◆ TÂCHE:
Recopiez à l'identique, dans l'extrait choisi sur la fermeture de Fessenheim, le passage commençant par « M. Jacques Fernique. Fessenheim » et se poursuivant jusqu'à « rappeler quelques éléments. ».

◆ EXTRAIT CHOISI:
::::
Troisièmement, enfin, reste le risque ultime de l’accident, toujours réel, toujours possible. Si l’on peut être reconnaissant à EDF, à l’ASN, à l’IRSN de leur bonne gestion de la sûreté nucléaire, nous ne sommes à l’abri de rien. On le mesure au vu de l’actualité, à bien des égards préoccupante, tant géopolitique qu’au regard d’événements extrêmes amenés à se multiplier. Je rappelle donc que, dans ce choix, nous devons associer les Français. Cela me paraît absolument nécessaire.

Mme le président. La parole est à M. Jacques Fernique, sur l’article.

M. Jacques Fernique. Fessenheim aurait été « exécutée »… C’est l’expression que j’ai entendue tout à l’heure. (Oui ! sur des travées du groupe Les Républicains.) À tous ceux qui répètent, en boucle, que la fermeture de Fessenheim aurait été une terrible erreur attentant gravement à notre souveraineté énergétique, je voudrais juste rappeler quelques éléments.

Ses deux réacteurs n’étaient manifestement pas en mesure de passer leur quatrième visite décennale (VD4), qui aurait dû intervenir en 2020 pour l’un et en 2022 pour l’autre. L’ASN – ce n’est pas moi qui le dis – avait imposé, en 2012, la mise en place de diesels d’ultime secours pour 2018. EDF avait commencé à le faire, mais en prenant beaucoup de retard. L’ASN a donc accordé un délai supplémentaire, mais, sous prétexte de fermeture de la centrale, EDF a refusé cette prescription.

Le renforcement du radier séparant les réacteurs de la nappe phréatique avait été très insuffisant : cette amélioration ne faisait que ralentir l’avancée du corium, sans l’arrêter. Rappelons qu’avant Fukushima, son épaisseur était de 1,20 mètre, contre 4 mètres en moyenne pour les autres centrales, et 8 mètres pour Fukushima. L’ASN, compte tenu d’une amélioration, même limitée, a autorisé la poursuite de l’exploitation jusqu’à la fin du cycle de la troisième visite décennale (VD3), mais cela n’aurait pas été possible après la VD4.

Enfin, la falsification commise aux ateliers du Creusot pour faire passer des aciers non conformes – on se souvient des fameux dossiers barrés – a touché de nombreuses centrales : à Fessenheim, la virole, qu’il avait fallu remplacer sur le générateur de vapeur n° 335, et qui avait provoqué 666 jours d’arrêt, était elle-même encore incorrecte. Cela avait amené l’ASN à n’autoriser qu’à titre transitoire le fonctionnement du réacteur 2, en mode dégradé et pour la seule VD3 : encore une fois, cela ne serait pas passé pour la VD4. Ce réacteur détenait le triste record du nombre d’incidents sur l’ensemble des centrales françaises, avec une production particulièrement intermittente.
::::
◆ DONNÉES FOURNIES:
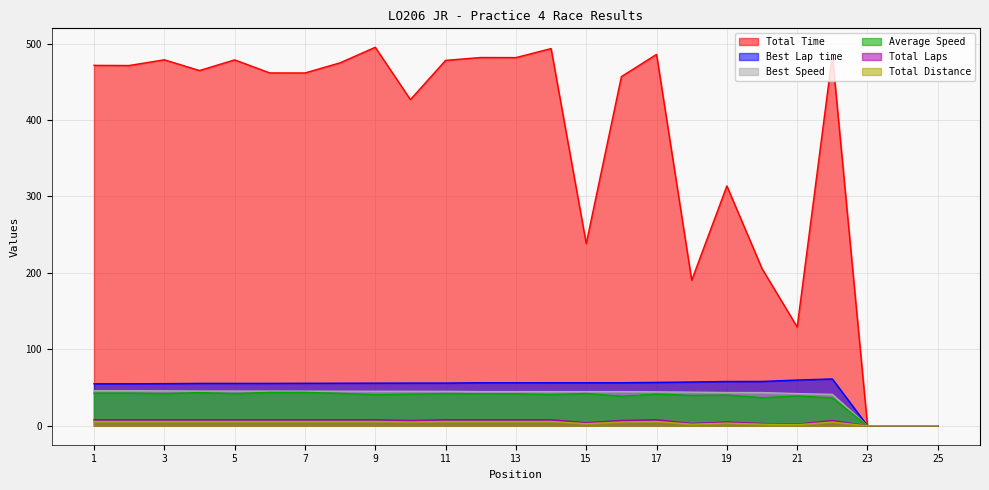

What value does the Total Time series have at 14?

493.4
::::
◆ VOTRE RÉPONSE:
M. Jacques Fernique. Fessenheim aurait été « exécutée »… C’est l’expression que j’ai entendue tout à l’heure. (Oui ! sur des travées du groupe Les Républicains.) À tous ceux qui répètent, en boucle, que la fermeture de Fessenheim aurait été une terrible erreur attentant gravement à notre souveraineté énergétique, je voudrais juste rappeler quelques éléments.